Ebony views the Wallace Center’s programs as part of a broader human rights mission—using creativity and storytelling to challenge historical oppression and build community understanding.
Lessons for Aspiring Human Rights Advocates
Reflecting on her own path, Ebony offers a message for law students and young professionals who may be uncertain about the shape their careers will take.
“At some point, you’ll reach the end of the plan you made for yourself,” she says. “And then you have to pivot. You have to trust yourself—and whatever higher power you believe in—that you can take that next step, even if it’s uncomfortable.” Ebony credits her ability to pivot throughout her career to her mentors and those who have guided her along the way.
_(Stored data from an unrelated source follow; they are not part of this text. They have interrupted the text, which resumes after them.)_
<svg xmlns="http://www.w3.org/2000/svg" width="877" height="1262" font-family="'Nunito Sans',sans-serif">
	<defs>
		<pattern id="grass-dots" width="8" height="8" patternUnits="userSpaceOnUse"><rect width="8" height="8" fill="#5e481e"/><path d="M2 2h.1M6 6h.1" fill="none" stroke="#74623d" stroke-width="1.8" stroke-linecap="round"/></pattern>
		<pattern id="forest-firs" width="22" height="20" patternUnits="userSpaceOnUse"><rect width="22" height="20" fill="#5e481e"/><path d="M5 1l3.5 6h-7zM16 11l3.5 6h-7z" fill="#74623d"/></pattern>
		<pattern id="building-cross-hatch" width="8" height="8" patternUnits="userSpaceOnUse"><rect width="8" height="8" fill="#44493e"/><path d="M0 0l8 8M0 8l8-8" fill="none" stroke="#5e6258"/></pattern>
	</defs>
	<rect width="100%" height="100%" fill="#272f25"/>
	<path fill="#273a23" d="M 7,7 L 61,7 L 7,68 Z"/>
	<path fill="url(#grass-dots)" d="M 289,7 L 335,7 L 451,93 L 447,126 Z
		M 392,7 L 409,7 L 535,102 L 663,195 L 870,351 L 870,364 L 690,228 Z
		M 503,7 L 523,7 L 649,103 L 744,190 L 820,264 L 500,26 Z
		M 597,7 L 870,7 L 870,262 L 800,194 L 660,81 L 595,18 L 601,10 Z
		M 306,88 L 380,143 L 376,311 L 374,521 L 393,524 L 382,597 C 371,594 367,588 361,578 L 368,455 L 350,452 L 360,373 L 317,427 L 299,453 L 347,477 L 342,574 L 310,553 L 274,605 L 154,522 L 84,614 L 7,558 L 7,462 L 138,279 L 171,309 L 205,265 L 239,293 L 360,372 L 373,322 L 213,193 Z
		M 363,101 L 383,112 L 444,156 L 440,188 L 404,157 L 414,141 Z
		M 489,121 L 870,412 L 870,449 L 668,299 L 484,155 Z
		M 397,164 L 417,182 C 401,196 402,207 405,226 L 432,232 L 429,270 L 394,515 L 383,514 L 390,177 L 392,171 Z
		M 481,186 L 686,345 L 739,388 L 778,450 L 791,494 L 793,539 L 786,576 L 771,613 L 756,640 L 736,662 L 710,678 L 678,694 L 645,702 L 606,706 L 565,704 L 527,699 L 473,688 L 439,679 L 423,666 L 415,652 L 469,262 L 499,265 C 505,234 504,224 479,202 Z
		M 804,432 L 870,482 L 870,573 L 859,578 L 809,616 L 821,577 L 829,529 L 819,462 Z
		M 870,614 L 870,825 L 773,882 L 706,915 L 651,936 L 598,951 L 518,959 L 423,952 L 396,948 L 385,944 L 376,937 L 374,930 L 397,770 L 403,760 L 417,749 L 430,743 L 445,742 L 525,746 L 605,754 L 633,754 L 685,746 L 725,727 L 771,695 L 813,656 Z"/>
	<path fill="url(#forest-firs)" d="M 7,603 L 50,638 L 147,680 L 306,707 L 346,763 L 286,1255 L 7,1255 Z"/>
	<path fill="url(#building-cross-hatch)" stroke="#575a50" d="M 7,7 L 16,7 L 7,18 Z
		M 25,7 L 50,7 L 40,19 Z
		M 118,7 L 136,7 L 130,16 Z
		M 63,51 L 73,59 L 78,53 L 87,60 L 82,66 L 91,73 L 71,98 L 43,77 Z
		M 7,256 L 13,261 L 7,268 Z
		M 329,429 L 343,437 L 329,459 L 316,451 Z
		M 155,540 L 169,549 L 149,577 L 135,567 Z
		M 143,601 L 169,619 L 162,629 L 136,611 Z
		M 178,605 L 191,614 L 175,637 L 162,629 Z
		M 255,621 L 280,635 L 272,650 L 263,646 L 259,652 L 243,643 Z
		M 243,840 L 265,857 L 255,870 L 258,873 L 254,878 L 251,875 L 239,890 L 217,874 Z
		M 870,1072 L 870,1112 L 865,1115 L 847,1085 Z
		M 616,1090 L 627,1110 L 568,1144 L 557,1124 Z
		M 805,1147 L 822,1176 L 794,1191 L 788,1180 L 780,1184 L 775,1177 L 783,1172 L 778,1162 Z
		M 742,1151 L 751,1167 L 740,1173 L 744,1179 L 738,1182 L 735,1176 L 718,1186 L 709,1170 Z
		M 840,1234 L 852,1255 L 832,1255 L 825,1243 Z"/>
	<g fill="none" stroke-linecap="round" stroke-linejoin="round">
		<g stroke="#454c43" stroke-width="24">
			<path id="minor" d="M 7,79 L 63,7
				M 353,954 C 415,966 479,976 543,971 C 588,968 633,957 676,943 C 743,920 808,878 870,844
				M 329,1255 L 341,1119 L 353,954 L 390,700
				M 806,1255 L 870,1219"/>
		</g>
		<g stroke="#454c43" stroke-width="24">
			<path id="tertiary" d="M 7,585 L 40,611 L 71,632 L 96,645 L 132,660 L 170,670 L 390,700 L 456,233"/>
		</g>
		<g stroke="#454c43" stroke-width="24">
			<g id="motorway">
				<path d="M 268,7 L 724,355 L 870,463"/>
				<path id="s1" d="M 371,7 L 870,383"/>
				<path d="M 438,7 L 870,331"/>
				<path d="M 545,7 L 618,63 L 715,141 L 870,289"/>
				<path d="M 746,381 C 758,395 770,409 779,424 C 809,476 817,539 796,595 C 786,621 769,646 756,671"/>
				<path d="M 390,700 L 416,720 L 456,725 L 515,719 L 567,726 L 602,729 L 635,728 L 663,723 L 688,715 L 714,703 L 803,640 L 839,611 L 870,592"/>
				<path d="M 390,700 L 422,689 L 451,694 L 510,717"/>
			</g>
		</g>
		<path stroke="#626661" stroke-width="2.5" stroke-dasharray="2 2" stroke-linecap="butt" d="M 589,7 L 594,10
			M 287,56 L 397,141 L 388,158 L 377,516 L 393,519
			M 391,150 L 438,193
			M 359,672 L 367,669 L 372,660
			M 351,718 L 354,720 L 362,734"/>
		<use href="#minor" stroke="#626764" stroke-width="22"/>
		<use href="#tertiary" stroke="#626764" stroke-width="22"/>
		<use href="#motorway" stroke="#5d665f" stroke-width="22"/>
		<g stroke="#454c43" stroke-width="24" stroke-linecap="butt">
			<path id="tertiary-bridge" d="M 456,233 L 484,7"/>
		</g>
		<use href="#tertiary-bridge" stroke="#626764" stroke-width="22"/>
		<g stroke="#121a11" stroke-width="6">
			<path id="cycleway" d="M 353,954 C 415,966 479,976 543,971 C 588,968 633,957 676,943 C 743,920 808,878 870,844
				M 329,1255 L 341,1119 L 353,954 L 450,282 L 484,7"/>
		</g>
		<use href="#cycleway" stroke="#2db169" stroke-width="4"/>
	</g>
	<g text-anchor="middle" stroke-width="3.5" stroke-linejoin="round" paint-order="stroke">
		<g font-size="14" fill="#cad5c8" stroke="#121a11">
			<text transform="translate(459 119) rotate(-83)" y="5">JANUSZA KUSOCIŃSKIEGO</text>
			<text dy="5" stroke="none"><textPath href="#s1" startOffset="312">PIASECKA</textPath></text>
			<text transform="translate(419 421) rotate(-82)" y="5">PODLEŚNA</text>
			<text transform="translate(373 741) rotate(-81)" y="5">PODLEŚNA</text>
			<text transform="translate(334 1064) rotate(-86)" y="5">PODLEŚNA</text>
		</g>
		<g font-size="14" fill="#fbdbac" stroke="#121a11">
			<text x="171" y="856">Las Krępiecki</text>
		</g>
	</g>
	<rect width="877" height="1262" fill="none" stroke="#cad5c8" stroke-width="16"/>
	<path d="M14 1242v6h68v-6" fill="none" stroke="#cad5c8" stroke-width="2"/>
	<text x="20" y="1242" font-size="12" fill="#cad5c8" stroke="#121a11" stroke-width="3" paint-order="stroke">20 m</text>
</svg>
To those law students embarking on their careers, Ebony wants to emphasize the importance of community support and joy.
Even now that she is no longer working in a strictly legal setting, Ebony has found that her legal training continues to serve her in unexpected ways, from planning and financial management to advocacy and negotiation with local stakeholders. But what matters most, she says, is purpose. “You can do human rights work anywhere. The key is to bring that same spirit of justice and empathy into whatever space you’re in.”